- Active: July–November 1943
- Country: Nazi Germany
- Branch: Luftwaffe
- Type: Fighter Aircraft
- Role: Air superiority
- Size: Air Force Wing

Commanders
- Notable commanders: Herbert Ihlefeld

Aircraft flown
- Fighter: Bf 109

= Jagdgeschwader 25 =

Fighter unit in World War II

Jagdgeschwader 25 (JG 25), sometimes erroneously referred to as Jagdgruppe 25, was a special high-altitude fighter unit that specialized in intercepting the Royal Air Force's (RAF) de Havilland Mosquito light bombers during World War II.

==History==
On 1 July 1943, Jagdgruppe Nord des ObdL was formed as a high-altitude fighter unit to combat the RAF's Mosquito twin-engine bomber and reconnaissance aircraft. On 15 August 1943 the unit was redesignated Jagdgeschwader 25 and was commanded by Oberstleutnant Herbert Ihlefeld.

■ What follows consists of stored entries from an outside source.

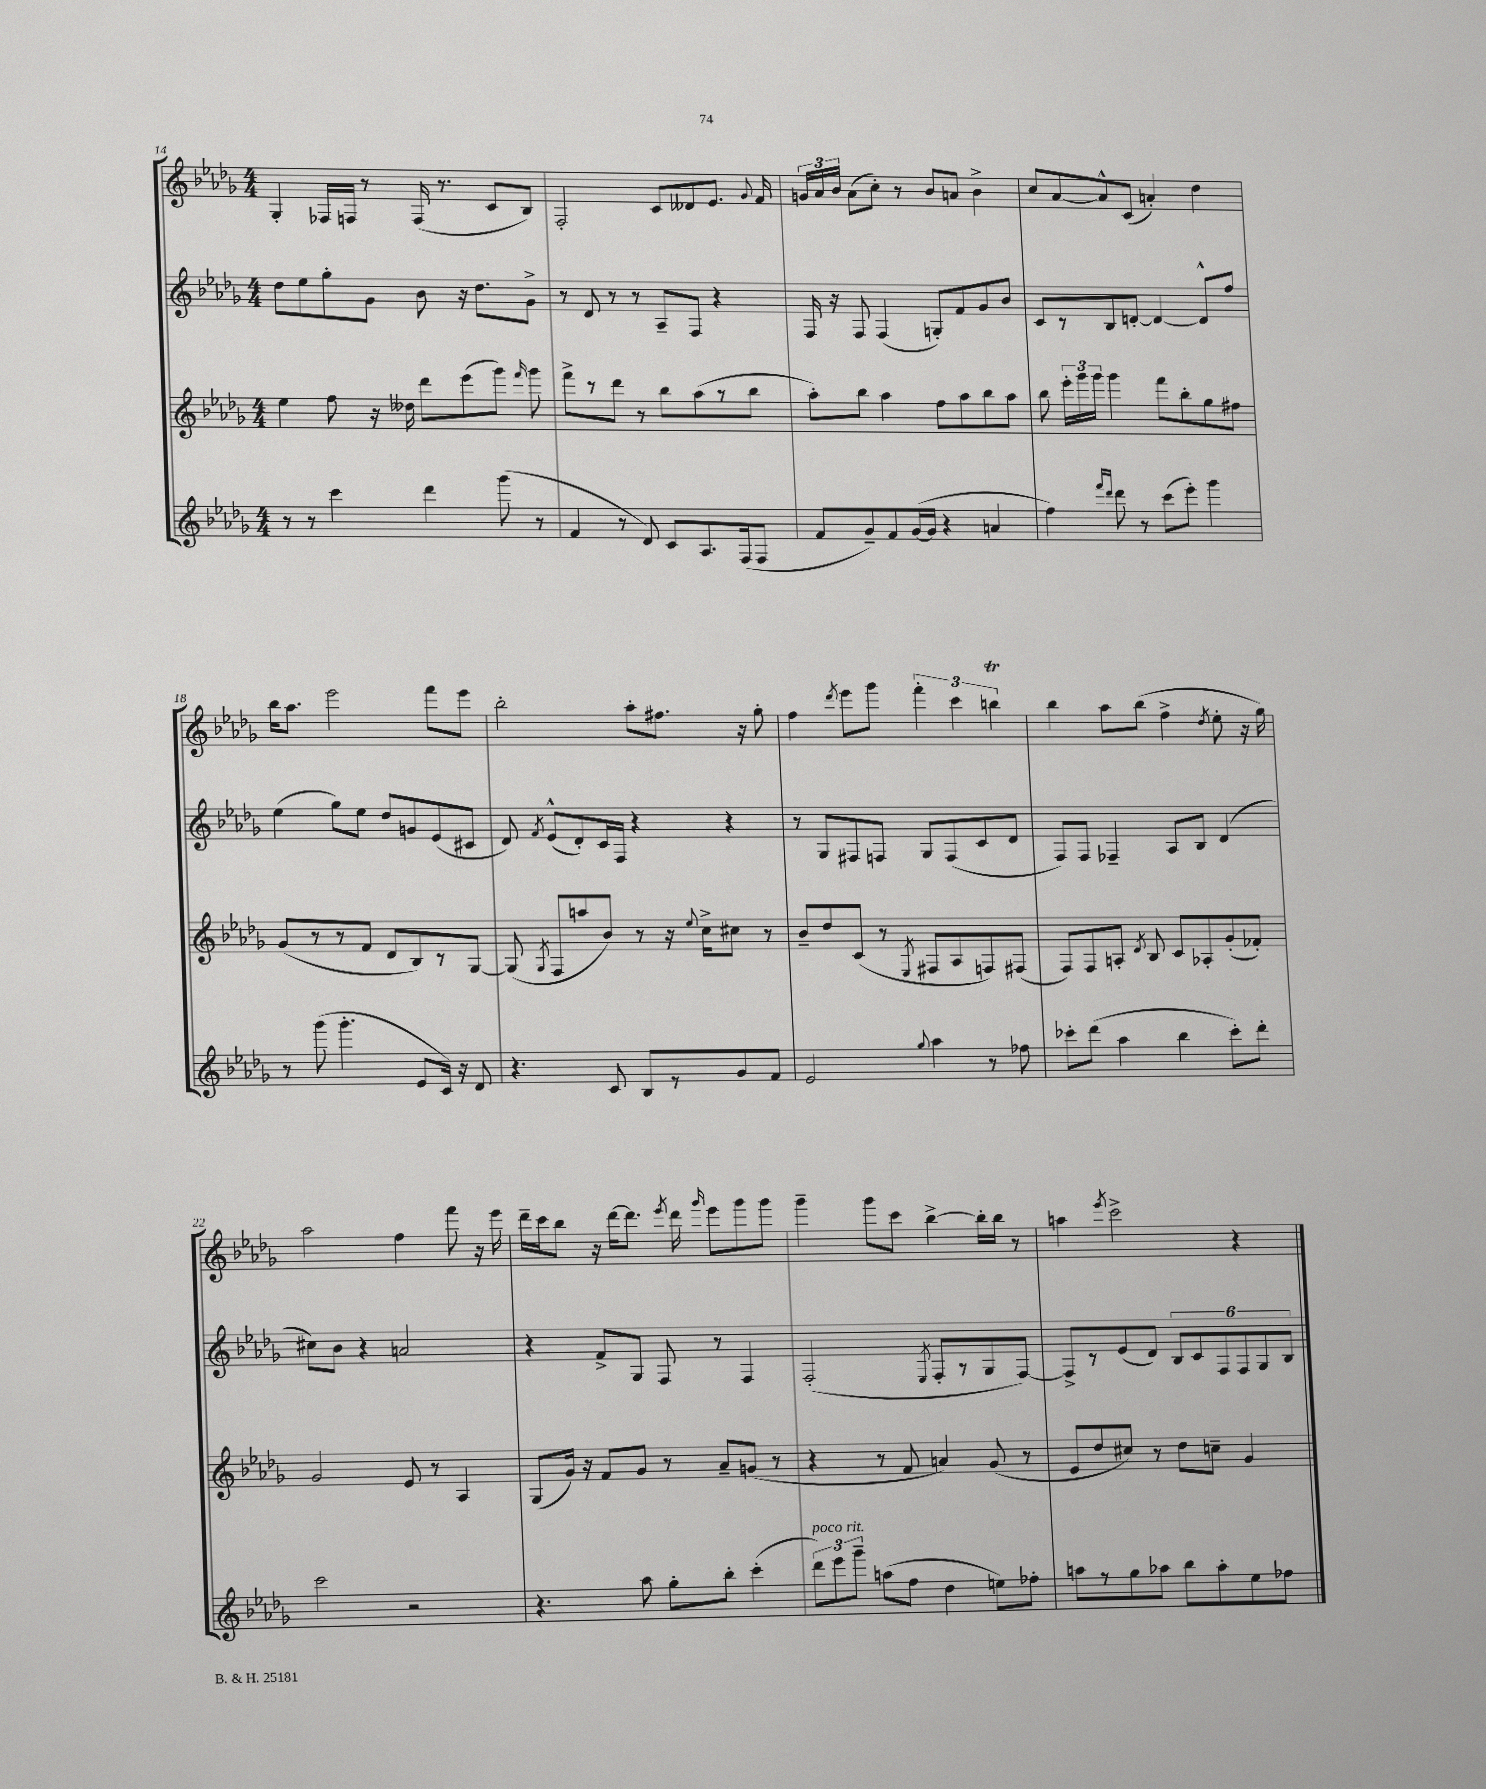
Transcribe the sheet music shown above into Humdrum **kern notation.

**kern	**kern	**kern	**kern
*staff4	*staff3	*staff2	*staff1
*clefG2	*clefG2	*clefG2	*clefG2
*k[b-e-a-d-g-]	*k[b-e-a-d-g-]	*k[b-e-a-d-g-]	*k[b-e-a-d-g-]
*M4/4	*M4/4	*M4/4	*M4/4
8r	4ee-\	8dd-\L	4G-'/
8r	.	8ee-\	.
4ccc\	8ff\	8gg-'\	16F-/LL
.	.	.	16F/JJ
.	16r	8g-\J	8r
.	16dd--\	.	.
4ddd-\	8ddd-\L	8b-\	(16F/
.	.	.	8.r
.	(8eee-\	16r	.
.	.	8.dd-\L	.
(8ggg-\	8ggg-\J)	.	8c/L
.	16qqfff/	.	.
8r	8ggg-\	8g-^\J	8B-/J)
=	=	=	=
4f/	8fff^\L	8r	2F'/
.	8r	8d-/	.
8r	8ddd-\J	8r	.
8d-/)	8r	8r	.
8c/L	8bb-\L	8A-~/L	8c/L
8.A-/	(8aa-\	8F/J	8d--/
.	8r	4r	8.e-/J
(16F/k	.	.	.
8F/J	8bb-\J	.	.
.	.	.	8qqg-/
.	.	.	16f/
=	=	=	=
8f/L	8aa-'\L)	16F/	24g/LL
.	.	.	24a-/
.	.	16r	.
.	.	.	24b-/JJ
8g-~/)	8bb-\J	8F/	(8a-\L
8f/	4aa-\	(4F/	8cc'\J)
([16g-/L	.	.	8r
16g-/]JJ	.	.	.
4r	8ff\L	8G'/L)	8b-/L
.	8aa-\	8f/	8a/J
4a/	8bb-\	8g-/	4b-^\
.	8aa-\J	8b-/J	.
=	=	=	=
4ff\)	8bb-\	8c/L	8cc/L
.	24eee-'\LL	8r	[8a-/
.	24ggg-\	.	.
.	24ggg-\JJ	.	.
16qqfff/LL	.	.	.
16qqddd-/JJ	.	.	.
8ddd-\	4ggg-\	8B-/	8a-^^/]
8r	.	[8d'/J	(8c/J
(8ccc\L	8fff\L	4d/_	4a'/)
8eee-'\J)	8bb-'\	.	.
4ggg-\	8gg-\	8d^^/]L	4dd-\
.	8ff#\J	8ff/J	.
=	=	=	=
8r	(8g-/L	(4ee-\	16bb-\LK
.	.	.	8.aa-\J
(8ggg-\	8r	.	.
4.ggg-'\	8r	8gg-\L)	2eee-\
.	8f/J	8ee-\J	.
.	8d-/L	8dd-/L	.
8e-/L	8B-/)	8g/	.
16c/Jk)	8r	(8e-/	8fff\L
16r	.	.	.
8d-/	[8G-/J	8c#/J	8eee-\J
=	=	=	=
4.r	(8G-/]	8d-/)	2bb-'\
.	8qG-/	8qf/	.
.	8F/L	(8e-^^/L	.
.	8aa/	8d-'/)	.
8c/	8b-/J)	16c/L	.
.	.	16F/JJ	.
8B-/L	8r	4r	8aa-'\L
8r	16r	.	8.ff#\J
.	8qqee-/	.	.
.	16cc^\LK	.	.
8g-/	8cc#\J	4r	.
.	.	.	16r
8f/J	8r	.	8gg-'\
=	=	=	=
2e-/	8b-~/L	8r	4ff\
.	8dd-/	8G-/L	.
.	.	.	8qddd-/
.	(8c/J	8F#/	8eee-\L
.	8r	8F/J	8ggg-\J
8qqgg-/	8qE-/	.	.
4aa-\	8F#/L	8G-/L	6fff'\
.	8A-/	(8F/	.
.	.	.	6ccc\
8r	8F/)	8c/	.
.	.	.	6bb\
8ff-\	(8F#/J	8d-/J	.
=	=	=	=
8ccc-'\L	8F/L)	8F/L)	4bb-\
(8ddd-\J	8F/	8F/J	.
4aa-\	8A'/J	4F-~/	8aa-\L
.	8qd-/	.	.
.	8B-/	.	(8bb-\J
4bb-\	8c/L	8A-/L	4ff^\
.	8A-'/	8B-/J	.
.	.	.	8qdd-/
8ccc-'\L)	(8g-'/	(4d-/	8ee-'\
8ddd-'\J	8f-'/J)	.	16r
.	.	.	16gg-\)
=	=	=	=
2ccc\	2g-/	8cc#\L)	2aa-\
.	.	8b-\J	.
.	.	4r	.
2r	8e-/	2a/	4ff\
.	8r	.	.
.	4A-/	.	8fff\
.	.	.	16r
.	.	.	16eee-\
=	=	=	=
4.r	(8G-/L	4r	16ddd-~\LL
.	.	.	16ccc\J
.	16g-/Jk)	.	8bb-\J
.	16r	.	.
.	8f/L	8f^/L	16r
.	.	.	[16ddd-\LK
8aa-\	8g-/J	8G-/J	8.ddd-\]J
8gg-'\L	8r	8F/	.
.	.	.	8qeee-/
.	.	.	16ddd-\
.	.	.	16qqggg-/
8bb-'\J	8a-~/L	8r	8eee-\L
(4ccc'\	(8g/J	4F/	8ggg-\
.	8r	.	8ggg-\J
=	=	=	=
12ddd-\L)	4r	(2F'/	4ggg-~\
12eee-\	.	.	.
12ggg-~\J	.	.	.
(8aa\L	8r	.	8ggg-\L
8ff\J	8f/	.	8ccc\J
.	.	8qE-/	.
4dd-\	4a/)	8F'/L	[4bb-^\
.	.	8r	.
8ee\L)	(8g-/	8G-/	16bb-'\]LL
.	.	.	16bb-\JJ
8ff-'\J	8r	[8F/J)	8r
=	=	=	=
8aa\L	8e-/L	8F^/]L	4aa\
8r	8dd-/	8r	.
.	.	.	8qeee-/
8gg-\	8cc#/J)	(8e-/	2ccc^\
8aa-\J	8r	8d-/J)	.
8bb-\L	8dd-\L	12B-/L	.
.	.	12c/	.
8aa-'\	8cc~\J	.	.
.	.	12F/	.
8ee-\	4g-/	12F/	4r
.	.	12G-/	.
8ff-\J	.	.	.
.	.	12B-/J	.
==	==	==	==
*-	*-	*-	*-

Both JG 25 (and its sister unit Jagdgeschwader 50) were ultimately unsuccessful in effectively countering the Mosquito and were more profitably used for interception of the US heavy bomber formations during the daylight offensive over Europe in 1943–44. The Geschwader claimed only two aerial victories for the loss of 9 aircraft lost in combat and further 5 losses due to other reasons.